DB Insects, Soybean Insects

Assessing Grasshopper Damage

Pest Species in Manitoba

There are 85 grasshopper species in Manitoba, but only four have the potential to become crop pests, including the migratory, twostriped, clearwinged and packard grasshoppers. These species are not to be confused with katydids and leafhoppers, which are also commonly found in Manitoba. And not all of these pest species feed on beans.

  1. Migratory grasshopper – Feeds on both grasses and broadleaf plants, along with dried material on the ground. At high populations, they start moving as a group.
  2. Twostriped grasshopper – Feeds on grasses and broadleaves, but prefers broadleaf plants. Also feeds on dry litter on the ground. These eggs hatch about 8-10 days before the migratory grasshopper eggs. It takes about 40 days for the nymphs to develop into adults.
  3. Clearwinged grasshopper – Primarily a grass feeder and seldom feeds on broadleaf plants.
  4. Packard grasshopper – Feeds on grass and broadleaf plants, but reportedly prefers legumes.

Adapted from the Manitoba Agriculture and Resource Development web page by John Gavloski, Grasshoppers: Identification, Monitoring and Management.

Life Cycle

Twostriped grasshopper nymphs (left) and adult (right). Photo: John Gavloski.

Grasshopper eggs are laid in the soil from late July through the fall. Egg hatching begins when soil temperature reaches 15-16°C for about 200 hours. Warm, dry conditions are conducive to egg laying and hatching.

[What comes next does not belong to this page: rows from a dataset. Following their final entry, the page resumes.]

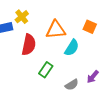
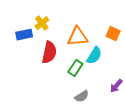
green rectangle: (46, 70) -> (75, 68), moved
gray semicircle: (72, 85) -> (82, 96), moved

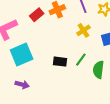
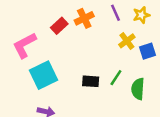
yellow cross: (83, 30) -> (127, 41), moved

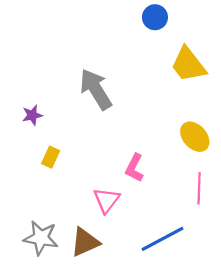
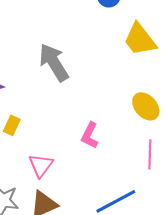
pink triangle: (107, 200) -> (41, 165), moved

Nymphs are newly-hatched grasshoppers that are a miniature version of the adult grasshopper. These nymphs mature in 35-55 days. They move through five nymph stages, or instars, before turning into adults. The adult phase occurs about a week after the fifth instar, which is when the wing bud is extended and starting to look like a wing. The four pest species have one generation per year on the Canadian prairies.

Action Thresholds

  • Grasshoppers are difficult to count in the field, but if you are seeing 8-12 grasshoppers per square metre, control is usually warranted.
  • Defoliation thresholds may be easier to follow. Assess defoliation on two random plants within five different areas of the field for an accurate estimate. For soybeans and dry beans, the threshold is 30% defoliation pre-bloom, 15% from bloom to pod fill and 25% from pod fill to maturity, unless pod feeding is observed. Low levels of defoliation will not cause economical yield loss.
  • Sweep net sampling is not recommended for assessing populations but is useful for identifying the development stage of grasshoppers for treatment timing.
Soybean defoliation levels. Source: University of Nebraska-Lincoln


Grasshopper populations are typically concentrated along roadsides and field edges, so a border spray may be all that is needed.

The best time to control grasshoppers is after most have hatched and before most have turned into adults. This coincides with the third to fourth instars. They can still be controlled at the adult stage, but it becomes more difficult, as they can fly and disperse more easily, and some insecticides do not work as well on adults. Higher rates of insecticide may be needed at the adult stage, along with application over a greater area, meaning control also becomes more expensive.

Consider beneficial insects in your grasshopper management decisions. Ground beetles, crickets, larvae of blister beetles and bee flies are all predators that feed on grasshopper eggs. Spiders, robber flies, some wasps, and different types of birds and rodents will feed on grasshopper nymphs and adults. There are also parasitoids and pathogens that can help control grasshopper populations. Pollinators should also be considered. Although they do not prey on grasshoppers, they do provide a service to the immediate or surrounding flowering crops. If a crop must be sprayed at the flowering stage, apply as late in the day as possible and choose an insecticide that is not harmful to pollinators (e.g., Coragen).